EXTRACT PROVIDED>
=== Begin Enclosure ===

28 Clarendon Street, Londonderry, County Londonderry, BT48 7ET is a Grade B1 listed building in the Derry City and Strabane local planning authority area, Northern Ireland. First listed on 26 February 1979.

28 Clarendon Street, Londonderry, County Londonderry, BT48 7ET

WRENN ID
other-granite-vale
Grade
B1
Local Planning Authority
Derry City and Strabane
Country
Northern Ireland
Date first listed
26 February 1979
Source
NI Environment Agency listing

Also on this page: radon risk · detailed attributes ↓

Description

28 Clarendon Street, Londonderry

This is an end-of-terrace, two-bay, three-storey red brick Georgian-style townhouse with an attic, built in 1862 on the north side of Clarendon Street in the Edenballymore townland. It was built at the same time as the adjoining Nos. 30–36, forming part of a longer terrace of eleven similar houses that lines the north side of the street and was constructed over an eight-year period. The property shares group value with Nos. 6–26 and 30–48 Clarendon Street. It lies within the Clarendon Street Conservation Area, and the listing covers both the house and its mews building to the rear.

Architecture and Exterior

The building is rectangular on plan with a projecting return to the rear and an attached two-storey mews building. Its principal elevation faces south and sits behind a sloping, low rendered plinth wall with capping stones and replacement cast iron railings. The roof is pitched natural slate with black clay ridge tiles on both the main roof and the return. A slender red brick chimney stack rises from the east side, centred on the ridge, with seven terracotta pots. Cast iron half-round guttering on rise-and-fall brackets and a circular downpipe serve both the front and rear elevations.

=== End Enclosure ===

ACTION ITEM>
List every field label in the summary block at the top of the Clarendon Street page, each with the value shown for it. The listing that comes next has no connection to the Clarendon Street page.

DATA EXCERPT>
=== Begin Enclosure ===

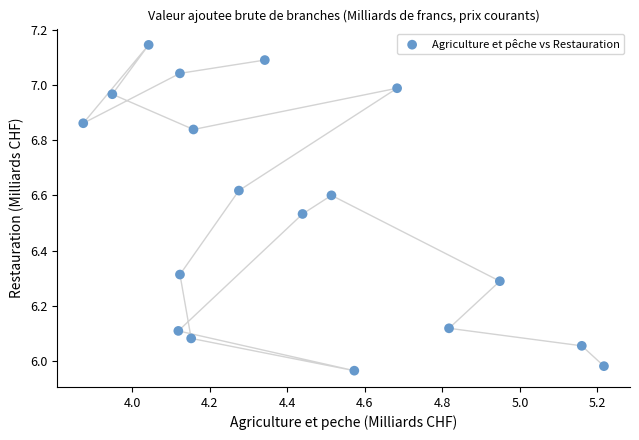

What is the range of X values (max minus min)?

1.3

=== End Enclosure ===

SOLUTION TO THIS TASK>
- WRENN ID: other-granite-vale
- Grade: B1
- Local Planning Authority: Derry City and Strabane
- Country: Northern Ireland
- Date first listed: 26 February 1979
- Source: NI Environment Agency listing